Protests tend to expose the violence of the powers and the weakness of such violence. When violence is used against nonviolent protesters, it typically exposes an agenda alternative to the flourishing of those people the State is intended to protect. We are reminded that human systems, no matter how democratic and free, are flawed. The work of building a better world does not stop.
Additionally, protests mark time and places. We will remember Standing Rock, Selma and Ferguson, Tiananmen and Tahrir Squares, because of what happened at a particular time, in a particular place in history.

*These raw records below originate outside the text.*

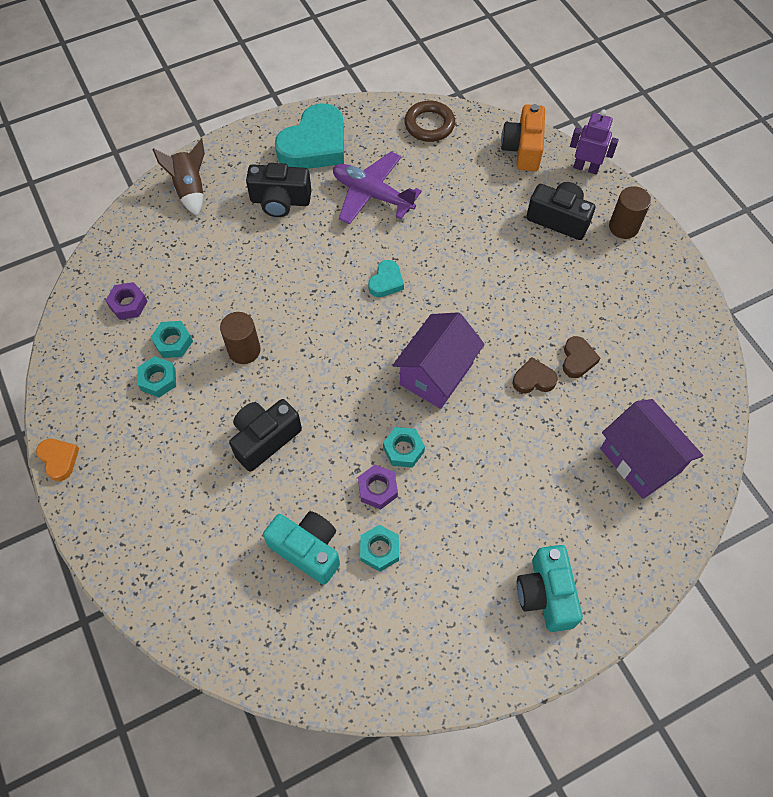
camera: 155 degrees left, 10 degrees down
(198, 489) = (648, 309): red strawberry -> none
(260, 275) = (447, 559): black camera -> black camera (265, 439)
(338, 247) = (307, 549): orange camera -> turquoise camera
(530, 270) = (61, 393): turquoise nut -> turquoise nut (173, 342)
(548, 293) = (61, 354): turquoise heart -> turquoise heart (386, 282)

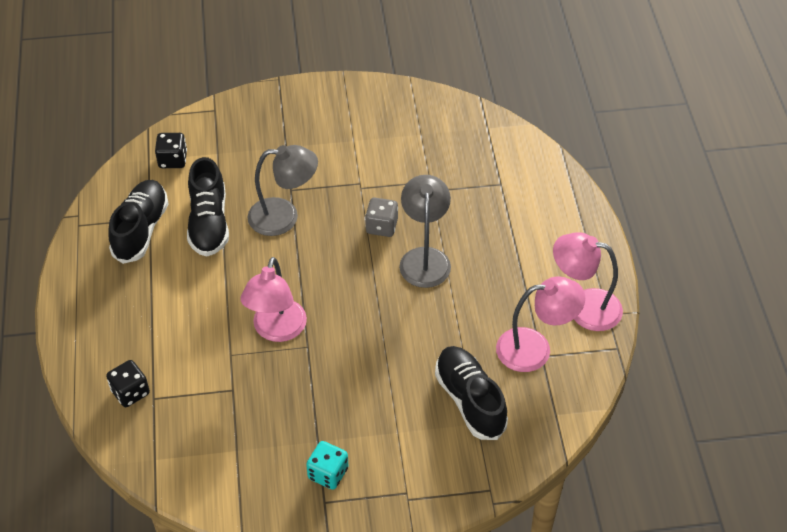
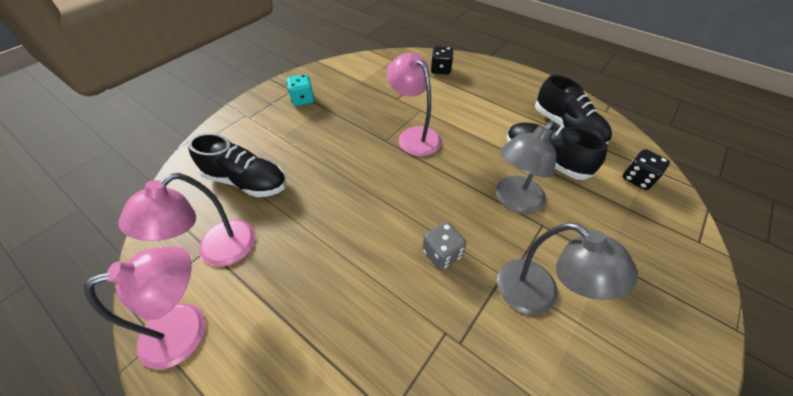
camera: 135 degrees right, 0 degrees up
(424, 258) = (377, 255): grey lamp -> grey lamp (538, 295)

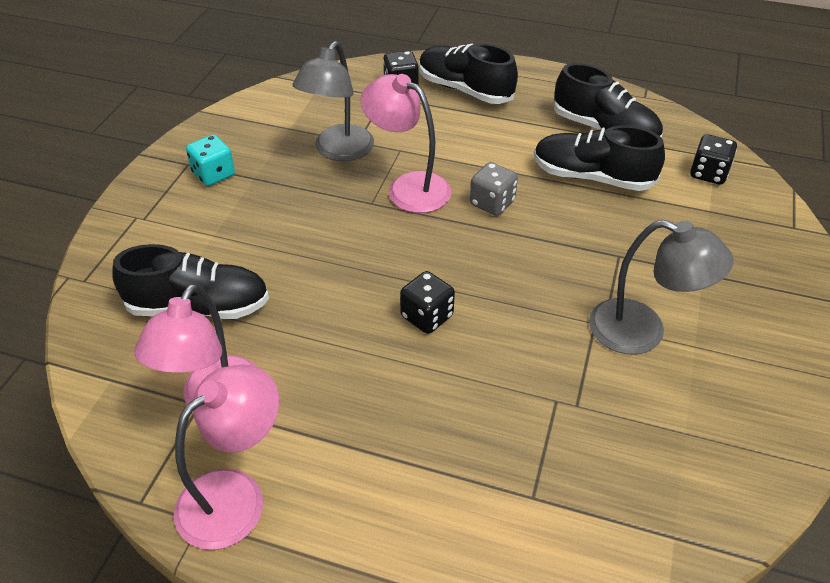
camera: 20 degrees left, 5 degrees down
(382, 231) = (427, 316): none -> black dice
(441, 254) = (513, 320): grey dice -> grey dice (492, 203)
(480, 80) = (465, 90): none -> black shoe
(513, 201) = (574, 237): grey lamp -> grey lamp (338, 151)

Lastly, as I mentioned above, we shouldn't be surprised by protest in every generation. Particularly young adults. Of course, young people are always found at the center of protest! It is embodied political engagement. It is a way to find a voice when previously voiceless. Protests are a means by which young adults can find their voice in shaping culture. Artists, musicians, politicians and faith leaders have often found their path through participating in protest movements.
We shouldn't be surprised. And when violence, or the threat of violence is our response, shame on us. It is at that juncture when your opinion to a particular protest agenda might need to be secondary to your support of resistance against powers that would presume that people ought not to have a voice.